- _How to complete this task_: Reproduce the lines from the listing below, beginning with the line that contains "## 📊 Key Metrics & Configuration" and continuing through the line that contains "- **Fail Strategy:**", with both of those lines included.

(Extracted data entries)
# # # # #

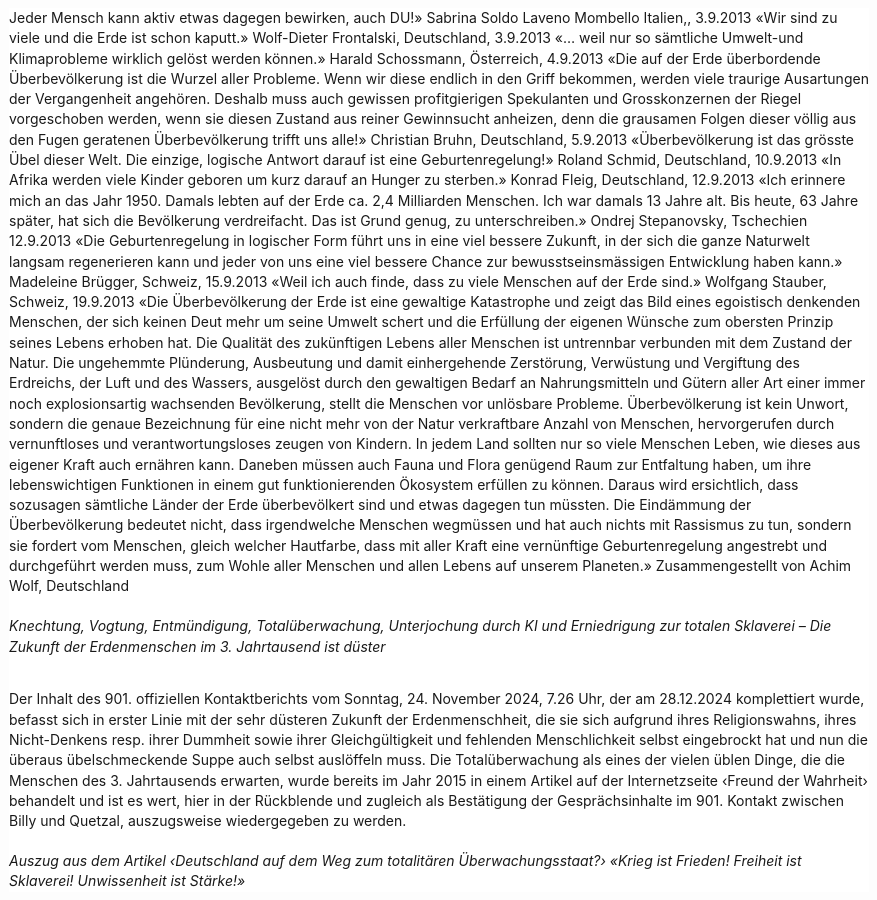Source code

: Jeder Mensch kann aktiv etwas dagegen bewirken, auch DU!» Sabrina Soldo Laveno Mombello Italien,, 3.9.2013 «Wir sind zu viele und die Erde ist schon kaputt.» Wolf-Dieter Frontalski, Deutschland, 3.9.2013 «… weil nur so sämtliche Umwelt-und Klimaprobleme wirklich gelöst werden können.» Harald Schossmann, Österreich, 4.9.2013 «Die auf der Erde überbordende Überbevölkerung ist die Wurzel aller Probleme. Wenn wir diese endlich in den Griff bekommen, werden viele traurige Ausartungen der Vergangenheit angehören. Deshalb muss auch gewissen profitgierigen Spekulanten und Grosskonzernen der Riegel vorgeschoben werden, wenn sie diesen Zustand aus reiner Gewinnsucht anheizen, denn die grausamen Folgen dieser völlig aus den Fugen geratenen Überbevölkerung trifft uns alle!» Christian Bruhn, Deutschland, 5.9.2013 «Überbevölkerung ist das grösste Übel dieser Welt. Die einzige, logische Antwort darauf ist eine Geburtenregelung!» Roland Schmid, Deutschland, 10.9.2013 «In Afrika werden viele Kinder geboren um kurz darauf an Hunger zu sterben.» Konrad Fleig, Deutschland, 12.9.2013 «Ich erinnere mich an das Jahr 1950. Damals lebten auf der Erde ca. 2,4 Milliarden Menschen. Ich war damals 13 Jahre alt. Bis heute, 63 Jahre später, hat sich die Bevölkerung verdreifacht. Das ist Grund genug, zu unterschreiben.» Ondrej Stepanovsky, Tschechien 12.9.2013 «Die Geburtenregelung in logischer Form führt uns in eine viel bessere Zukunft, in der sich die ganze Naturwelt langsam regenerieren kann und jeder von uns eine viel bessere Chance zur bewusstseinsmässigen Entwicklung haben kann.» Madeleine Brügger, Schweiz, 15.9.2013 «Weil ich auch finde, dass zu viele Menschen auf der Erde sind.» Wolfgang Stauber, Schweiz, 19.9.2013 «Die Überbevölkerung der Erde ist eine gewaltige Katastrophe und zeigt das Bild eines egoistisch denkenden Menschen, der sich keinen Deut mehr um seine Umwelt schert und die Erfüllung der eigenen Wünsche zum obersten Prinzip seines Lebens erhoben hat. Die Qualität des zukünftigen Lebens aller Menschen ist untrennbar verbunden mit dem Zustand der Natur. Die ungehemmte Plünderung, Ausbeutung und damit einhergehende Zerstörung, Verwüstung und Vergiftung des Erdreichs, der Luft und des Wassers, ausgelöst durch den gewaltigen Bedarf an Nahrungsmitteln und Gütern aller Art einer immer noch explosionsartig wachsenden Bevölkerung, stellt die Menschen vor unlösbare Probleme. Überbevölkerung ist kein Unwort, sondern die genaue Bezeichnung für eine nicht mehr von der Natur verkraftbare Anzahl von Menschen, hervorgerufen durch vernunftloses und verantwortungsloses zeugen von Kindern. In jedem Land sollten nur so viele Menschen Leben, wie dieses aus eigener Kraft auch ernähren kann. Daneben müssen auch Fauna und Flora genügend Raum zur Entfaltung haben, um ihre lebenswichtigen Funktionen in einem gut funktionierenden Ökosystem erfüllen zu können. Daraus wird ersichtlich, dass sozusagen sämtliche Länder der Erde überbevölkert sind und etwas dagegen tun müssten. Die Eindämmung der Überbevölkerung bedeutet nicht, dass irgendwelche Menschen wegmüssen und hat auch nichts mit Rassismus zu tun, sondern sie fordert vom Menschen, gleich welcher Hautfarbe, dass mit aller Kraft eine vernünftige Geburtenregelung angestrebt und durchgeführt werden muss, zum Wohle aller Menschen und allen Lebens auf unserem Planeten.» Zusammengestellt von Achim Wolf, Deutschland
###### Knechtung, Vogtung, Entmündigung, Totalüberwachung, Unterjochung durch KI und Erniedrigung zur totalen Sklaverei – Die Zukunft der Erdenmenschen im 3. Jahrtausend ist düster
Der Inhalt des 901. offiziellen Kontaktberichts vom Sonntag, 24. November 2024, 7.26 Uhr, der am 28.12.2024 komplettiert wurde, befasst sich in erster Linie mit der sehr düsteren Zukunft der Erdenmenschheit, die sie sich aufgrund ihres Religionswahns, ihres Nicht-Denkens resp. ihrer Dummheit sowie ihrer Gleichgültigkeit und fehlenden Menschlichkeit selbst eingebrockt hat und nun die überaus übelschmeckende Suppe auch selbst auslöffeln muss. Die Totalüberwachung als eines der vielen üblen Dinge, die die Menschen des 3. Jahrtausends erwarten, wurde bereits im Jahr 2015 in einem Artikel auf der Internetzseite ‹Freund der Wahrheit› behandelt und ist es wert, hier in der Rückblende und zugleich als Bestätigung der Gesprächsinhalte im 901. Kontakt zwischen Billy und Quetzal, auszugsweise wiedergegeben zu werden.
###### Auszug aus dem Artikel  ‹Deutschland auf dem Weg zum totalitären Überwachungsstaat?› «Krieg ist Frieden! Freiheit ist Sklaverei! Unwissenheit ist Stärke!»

# # # # #

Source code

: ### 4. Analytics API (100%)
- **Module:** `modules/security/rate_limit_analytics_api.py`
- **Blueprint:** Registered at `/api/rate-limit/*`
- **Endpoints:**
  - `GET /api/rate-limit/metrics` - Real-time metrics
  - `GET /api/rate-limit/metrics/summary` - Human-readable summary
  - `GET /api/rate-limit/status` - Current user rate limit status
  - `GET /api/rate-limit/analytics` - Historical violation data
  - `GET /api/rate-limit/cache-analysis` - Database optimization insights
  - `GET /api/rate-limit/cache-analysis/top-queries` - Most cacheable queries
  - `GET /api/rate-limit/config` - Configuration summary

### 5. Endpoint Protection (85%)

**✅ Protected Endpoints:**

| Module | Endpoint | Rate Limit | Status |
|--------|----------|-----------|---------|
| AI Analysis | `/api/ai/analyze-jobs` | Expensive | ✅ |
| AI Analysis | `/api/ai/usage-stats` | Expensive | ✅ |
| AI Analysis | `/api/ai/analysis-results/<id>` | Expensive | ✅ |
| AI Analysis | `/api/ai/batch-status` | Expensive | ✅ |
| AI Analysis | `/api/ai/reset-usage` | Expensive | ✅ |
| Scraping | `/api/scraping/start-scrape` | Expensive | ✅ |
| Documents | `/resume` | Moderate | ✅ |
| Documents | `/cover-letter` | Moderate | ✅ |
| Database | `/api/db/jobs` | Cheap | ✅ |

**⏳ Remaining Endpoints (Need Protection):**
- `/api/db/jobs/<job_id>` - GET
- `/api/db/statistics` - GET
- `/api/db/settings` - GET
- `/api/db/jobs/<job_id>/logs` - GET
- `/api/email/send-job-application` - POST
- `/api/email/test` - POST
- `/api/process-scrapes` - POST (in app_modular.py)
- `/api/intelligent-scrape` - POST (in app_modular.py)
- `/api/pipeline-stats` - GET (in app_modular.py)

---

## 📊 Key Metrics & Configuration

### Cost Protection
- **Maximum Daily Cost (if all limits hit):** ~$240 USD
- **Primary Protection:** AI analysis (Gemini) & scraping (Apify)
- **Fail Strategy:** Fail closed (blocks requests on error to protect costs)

# # # # #

- _Your solution_:
## 📊 Key Metrics & Configuration

### Cost Protection
- **Maximum Daily Cost (if all limits hit):** ~$240 USD
- **Primary Protection:** AI analysis (Gemini) & scraping (Apify)
- **Fail Strategy:** Fail closed (blocks requests on error to protect costs)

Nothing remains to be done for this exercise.